The weed is also referred to as Globe Chamomile, and it’s bright yellow flowers make it seem harmless. But, the fast-spreading weed poses a risk for wildfires when the plant dries out.
Large swaths of this weed can also choke out desirable plants. Spreading the word about stinknet to everyone in the Phoenix area is critical for controlling this invasive weed.
What Is Stinknet?
The plant has bright yellow or gold flower heads that make it appear to be innocent wildflowers. These flowers look like globes that are about one-inch wide. The leaves on the plant look a lot like the ones you see on carrots.
If you happen to crush the foliage, then you might notice a noxious odor. Some people claim that the smell resembles the stench of turpentine. But, it’s better to avoid getting too close. The plant is known for causing both respiratory and skin-related allergic reactions.
Why Is the Stinknet Weed Considered Invasive?
An invasive plant is one that isn’t native to the area. Invasive species also pose a risk for causing harm to the environment. Plants that fall into this category can also cause problems for human health.

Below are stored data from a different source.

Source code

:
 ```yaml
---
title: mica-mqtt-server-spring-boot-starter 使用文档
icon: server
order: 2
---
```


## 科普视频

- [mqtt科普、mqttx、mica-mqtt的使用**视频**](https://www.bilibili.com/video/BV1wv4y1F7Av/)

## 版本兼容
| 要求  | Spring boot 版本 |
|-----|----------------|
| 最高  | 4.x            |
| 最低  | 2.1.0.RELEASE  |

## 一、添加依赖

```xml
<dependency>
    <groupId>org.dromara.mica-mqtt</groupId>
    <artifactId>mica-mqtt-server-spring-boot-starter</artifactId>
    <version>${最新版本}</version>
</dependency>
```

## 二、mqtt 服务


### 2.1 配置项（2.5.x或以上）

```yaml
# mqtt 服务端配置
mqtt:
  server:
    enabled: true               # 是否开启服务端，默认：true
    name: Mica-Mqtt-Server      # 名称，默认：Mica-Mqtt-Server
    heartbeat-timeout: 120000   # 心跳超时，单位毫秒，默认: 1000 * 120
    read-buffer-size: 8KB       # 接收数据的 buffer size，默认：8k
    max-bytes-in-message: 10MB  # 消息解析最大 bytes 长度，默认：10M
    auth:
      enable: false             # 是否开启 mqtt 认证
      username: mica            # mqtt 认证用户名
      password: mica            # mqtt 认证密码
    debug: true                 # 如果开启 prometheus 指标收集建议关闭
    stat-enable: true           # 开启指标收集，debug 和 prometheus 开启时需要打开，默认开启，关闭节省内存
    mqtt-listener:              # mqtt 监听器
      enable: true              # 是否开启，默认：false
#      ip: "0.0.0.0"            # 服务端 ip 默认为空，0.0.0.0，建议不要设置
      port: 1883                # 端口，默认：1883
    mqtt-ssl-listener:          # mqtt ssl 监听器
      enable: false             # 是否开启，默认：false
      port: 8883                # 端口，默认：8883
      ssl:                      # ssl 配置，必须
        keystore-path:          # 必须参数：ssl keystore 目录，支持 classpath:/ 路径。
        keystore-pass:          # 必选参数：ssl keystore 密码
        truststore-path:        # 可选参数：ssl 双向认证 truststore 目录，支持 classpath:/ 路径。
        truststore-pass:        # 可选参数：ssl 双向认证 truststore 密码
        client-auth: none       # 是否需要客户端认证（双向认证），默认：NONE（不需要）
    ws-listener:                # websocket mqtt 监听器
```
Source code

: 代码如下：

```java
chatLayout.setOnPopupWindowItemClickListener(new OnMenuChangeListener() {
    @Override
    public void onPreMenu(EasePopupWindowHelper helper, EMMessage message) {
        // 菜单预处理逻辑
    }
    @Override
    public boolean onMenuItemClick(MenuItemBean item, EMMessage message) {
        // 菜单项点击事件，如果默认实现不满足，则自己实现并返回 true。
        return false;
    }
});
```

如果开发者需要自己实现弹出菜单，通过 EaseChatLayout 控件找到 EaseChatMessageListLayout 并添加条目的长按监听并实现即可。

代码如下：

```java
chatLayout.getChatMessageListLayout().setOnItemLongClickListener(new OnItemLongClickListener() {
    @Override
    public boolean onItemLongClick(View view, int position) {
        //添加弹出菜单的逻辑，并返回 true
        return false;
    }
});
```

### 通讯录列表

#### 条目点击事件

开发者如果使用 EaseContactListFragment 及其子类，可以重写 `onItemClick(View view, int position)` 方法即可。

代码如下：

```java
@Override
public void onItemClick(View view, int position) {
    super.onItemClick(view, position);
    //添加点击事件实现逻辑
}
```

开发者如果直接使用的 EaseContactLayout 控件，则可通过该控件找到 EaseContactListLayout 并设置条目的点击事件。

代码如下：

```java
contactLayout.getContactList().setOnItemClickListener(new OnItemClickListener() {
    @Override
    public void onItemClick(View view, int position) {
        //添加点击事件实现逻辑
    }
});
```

Stinknet is native to South Africa, which means the local environment doesn’t have the proper conditions to handle its growth. Since the plant is fast-growing, it has quickly begun to overtake the native landscaping where it springs up.
As pretty as the flowers might be, the plant is toxic to humans. The dried up plants also serve as fuel for flash fires that can be hard to control. The current recommendation is to quickly eliminate this weed to prevent further damage to the state’s landscape.
How to Effectively Rid Your Landscaping of Stinknet
The most effective way to eliminate this invasive weed is by removing or killing it before it produces seeds. You can manually remove small numbers of this plant if you catch it early. Pulling a brand new weed or two in your landscaping can stop more from spreading.
Early removal is critical for success with controlling the plant. If stinknet becomes well-established, then chemical control is necessary. The most effective pre-emergent and post-emergent herbicides for this plant require application by one of our trained technicians.
Some stinknet infestations may require multiple chemical applications to fully eliminate the problem. If you notice new weeds arrive after the initial application, call us - our work is guaranteed.
With everyone’s help, it is possible to stop the spread of noxious weeds and protect everyone’s property.
Stinknet is a growing problem in Phoenix and the surrounding areas that plagues both commercial and residential property owners. Since it is an invasive species, prompt action is required to stop it from taking over the landscaping. Being vigilant to detect new plants and plan for effective treatment can help prevent wildfires and preserve human health.